The Elevation of Form Over Substance?
Reference the February 12, 1998 article in The Wall Street Journal (WSJ) on Fidelity Investments Charitable Gift Fund. WSJ reports that "The fund's success depends in large measure on blurred distinctions between public and private charities." Private foundations must pay 2% excise taxes on investment income and must pay out 5% of foundation assets every year. Public charities are exempt from these requirements. WSJ reports that Fidelity avoids these regulations by creating a public charity, presumably based on the overwhelming percentage of support received from aggregating public contributions, also known as customer accounts. The donors get an immediate deduction for the contribution. They pay no capital-gains tax on the appreciated value of any stocks donated to the fund, the money grows tax free. If I missed something here, please bring it to my attention but it would appear reminiscent of one of the problems that Wright Patman sought to address, i.e. the uncertainty as to when and if any of these funds will reach a charitable purpose.
There is also thought to be a difference between "donor directed" and "donor controlled" funds. The WSJ article referenced above has some unnerving examples of current practice in this regard.
We urge our friends in the foundation world to review the reality of their current practices. In the final analysis, substance can be expected to prevail over form. The ruling of the Tax Court in December, 1997 that the United Cancer Council's use of a professional fundraiser resulted in inurement of the organization's net earnings to the fundraiser -- and therefore, loss of tax exemption -- carries a great deal of significance for the community of exempt organizations. The Court looked at the reality, that the fundraiser came in when UCC was close to bankruptcy, and not the form to conclude that the fundraiser was an insider. And so it may be the appropriate time to reexamine the reality of our current practices before others do it for us. Are your programs donor directed or are they truly donor controlled? Are you renting public charity status as such by paying an 8% administrative fee when you really control the program?

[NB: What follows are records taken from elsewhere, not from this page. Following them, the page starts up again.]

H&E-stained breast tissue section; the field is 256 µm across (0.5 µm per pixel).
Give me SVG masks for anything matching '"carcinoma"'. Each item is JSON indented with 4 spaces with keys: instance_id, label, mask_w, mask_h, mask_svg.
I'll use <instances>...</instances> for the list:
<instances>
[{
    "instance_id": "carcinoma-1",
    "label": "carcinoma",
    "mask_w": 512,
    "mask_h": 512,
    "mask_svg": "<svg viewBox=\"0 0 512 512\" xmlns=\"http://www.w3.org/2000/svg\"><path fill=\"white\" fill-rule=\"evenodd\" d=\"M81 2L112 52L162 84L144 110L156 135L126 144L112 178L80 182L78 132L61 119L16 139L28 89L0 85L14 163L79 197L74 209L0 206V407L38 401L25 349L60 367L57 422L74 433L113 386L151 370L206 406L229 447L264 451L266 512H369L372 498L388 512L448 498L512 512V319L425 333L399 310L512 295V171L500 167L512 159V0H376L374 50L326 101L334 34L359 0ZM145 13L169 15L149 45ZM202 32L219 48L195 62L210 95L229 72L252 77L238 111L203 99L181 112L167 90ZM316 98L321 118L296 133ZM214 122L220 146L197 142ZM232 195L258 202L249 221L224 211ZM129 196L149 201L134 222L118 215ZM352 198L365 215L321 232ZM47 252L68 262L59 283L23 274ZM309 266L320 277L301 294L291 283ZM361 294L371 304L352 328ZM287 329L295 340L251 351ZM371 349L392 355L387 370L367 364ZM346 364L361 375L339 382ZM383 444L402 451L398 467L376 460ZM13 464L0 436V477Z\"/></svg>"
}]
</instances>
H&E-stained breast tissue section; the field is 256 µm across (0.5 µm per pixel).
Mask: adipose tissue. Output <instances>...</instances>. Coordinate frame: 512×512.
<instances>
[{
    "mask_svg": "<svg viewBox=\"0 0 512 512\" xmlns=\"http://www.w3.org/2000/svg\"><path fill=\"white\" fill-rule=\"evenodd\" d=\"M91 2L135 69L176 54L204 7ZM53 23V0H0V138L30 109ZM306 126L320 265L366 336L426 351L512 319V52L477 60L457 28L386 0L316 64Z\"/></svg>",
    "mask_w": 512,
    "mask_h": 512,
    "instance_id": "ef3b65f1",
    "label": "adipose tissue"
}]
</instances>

I will appreciate your thoughts in this regard.
The Temptation To Increase Minimum Distributable Amounts
In an era of conservative government when we have retreated from public funding for a long and varied list of providers in the arts and social services, it may be tempting for some to think that private foundations will take up the slack. Indeed, the foundations have been clear and to the point in denying that role for themselves.
Against this background, our legislators are also fully aware of the quantum leap in giving by private foundations commencing in 1969 when the Tax Reform Act of 1969 first imposed on private foundations the concept of minimum distributable amounts, now set at 5% of aggregate fair market value of foundation assets. Prior to 1976, the distributable percentage was annually established by the Secretary of the Treasury. The recent years of double digit increases in stock market returns have clearly benefited the foundations and so we have this vast new accumulation of wealth sitting in the hands of our private foundations. Some may say the stage has been set for a new Wright Patman to emerge who will focus public attention not only on the ways private foundation circumvent the restrictions of the 1969 TRA, but also on their vast new wealth. I would appreciate your thoughts and comments.